At ASC Therapeutics, I am responsible as Chief Medical Officer for all activities related to clinical development and regulatory submissions. We are conducting a phase I/II clinical trial, IND-cleared by the FDA, for our second-generation gene therapy for hemophilia A. We are about to initiate a phase II trial for allogeneic cell therapy, also IND-cleared, in graft-versus-host disease in hematologic malignancies. I also ensure that all our functional activities are coordinated with manufacturing, supply chain, preclinical, R&D and leadership.

My background is over 30 years in the biopharmaceutical industry working with large (AbbVie), medium-size and biotechs, focusing on biologics, cell and gene therapies, including CRISPR/Cas9 gene editing.
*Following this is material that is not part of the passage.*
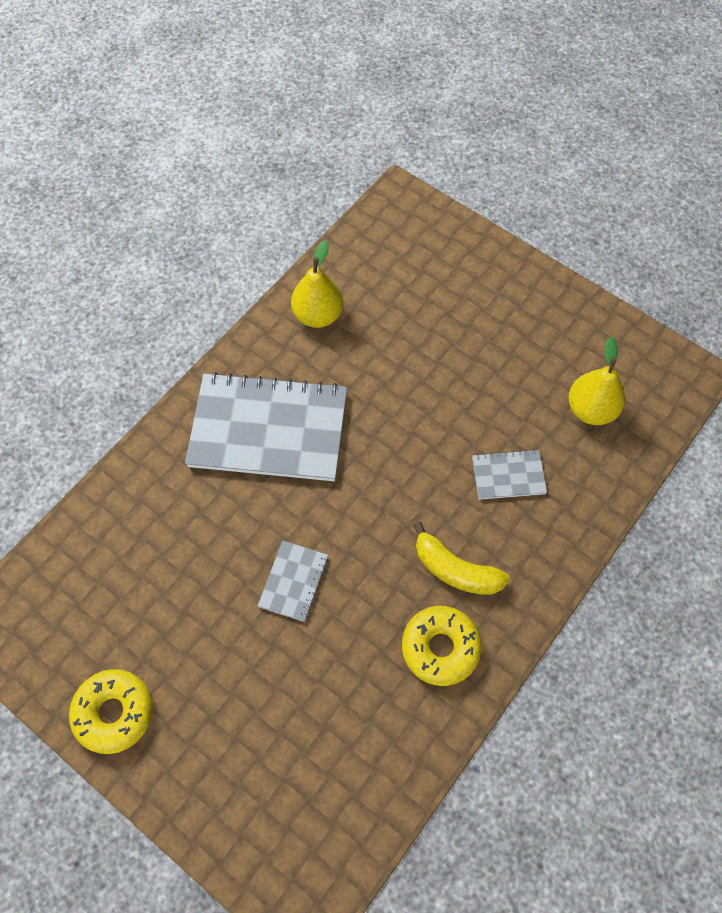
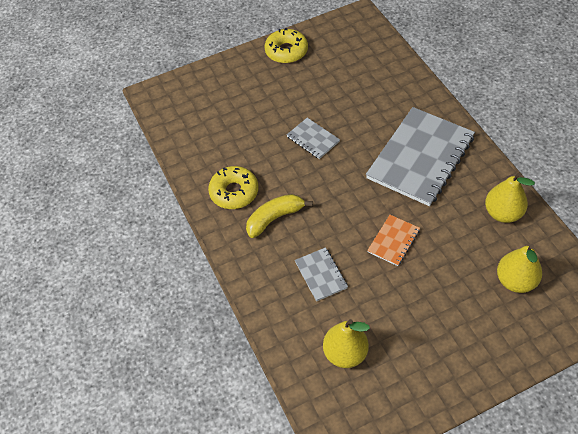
camera: 120 degrees right, 10 degrees down
(407, 280) = (515, 281): none -> yellow pear
(417, 414) = (393, 241): none -> orange notebook
(508, 476) = (321, 275): grey notebook -> grey notebook turned 45 degrees counterclockwise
Previously I worked in clinical and academic settings, leading to a tenured professorship in immunology.

Q2. What are the regulatory considerations and compliance requirements that organizations need to be aware of when outsourcing clinical trials in the USA?

Let me focus on my most recent experience when outsourcing clinical trials for gene and cell therapies. These therapeutic modalities require a specialized mindset by CROs, especially related to the need to focus on rare diseases. The FDA has been very gracious providing the industry with an increased flexibility regarding regulatory requirements while expanding their capabilities and providing numerous guidance documents. What this means is that although the compliance requirements are very demanding, the agency is flexible and open to discussion. This approach facilitates an open forum where different companies can share experiences and recommendations useful across the industry.

Q3. Can you share any success stories where the outsourcing of clinical trials in the USA led to significant advancements or breakthroughs in healthcare and medical research?

Focusing on the gene therapy space, we recently had two major breakthroughs in hemophilia A and B. For hemophilia A, BioMarin’s Roctavian and for hemophilia B, CSL Behring’s Hemgenix, have received marketing authorization in the US and Europe. This is an endorsement to the decades of basic and clinical research, as well as clinical development by many of my colleagues. Over the past years I have been supporting the phenomenal successes achieved by Avexis (Zolgensma, acquired by Novartis), and UniQure (Hemgenix, licensed by CSL Behring). These companies achieved breakthroughs that are paving the way for our second-generation gene therapy for hemophilia A.

Q4. How do you foster effective collaboration and communication among different parties involved in an outsourcing clinical trial?

The most critical driver to achieve effective teamwork for all stakeholders, again focusing on the extraordinarily complex gene therapies, is to have every individual displaying a positive attitude in their day-to-day activities. This means listening, trusting others, and focusing on accountability and commitment to the individual and team’s goals.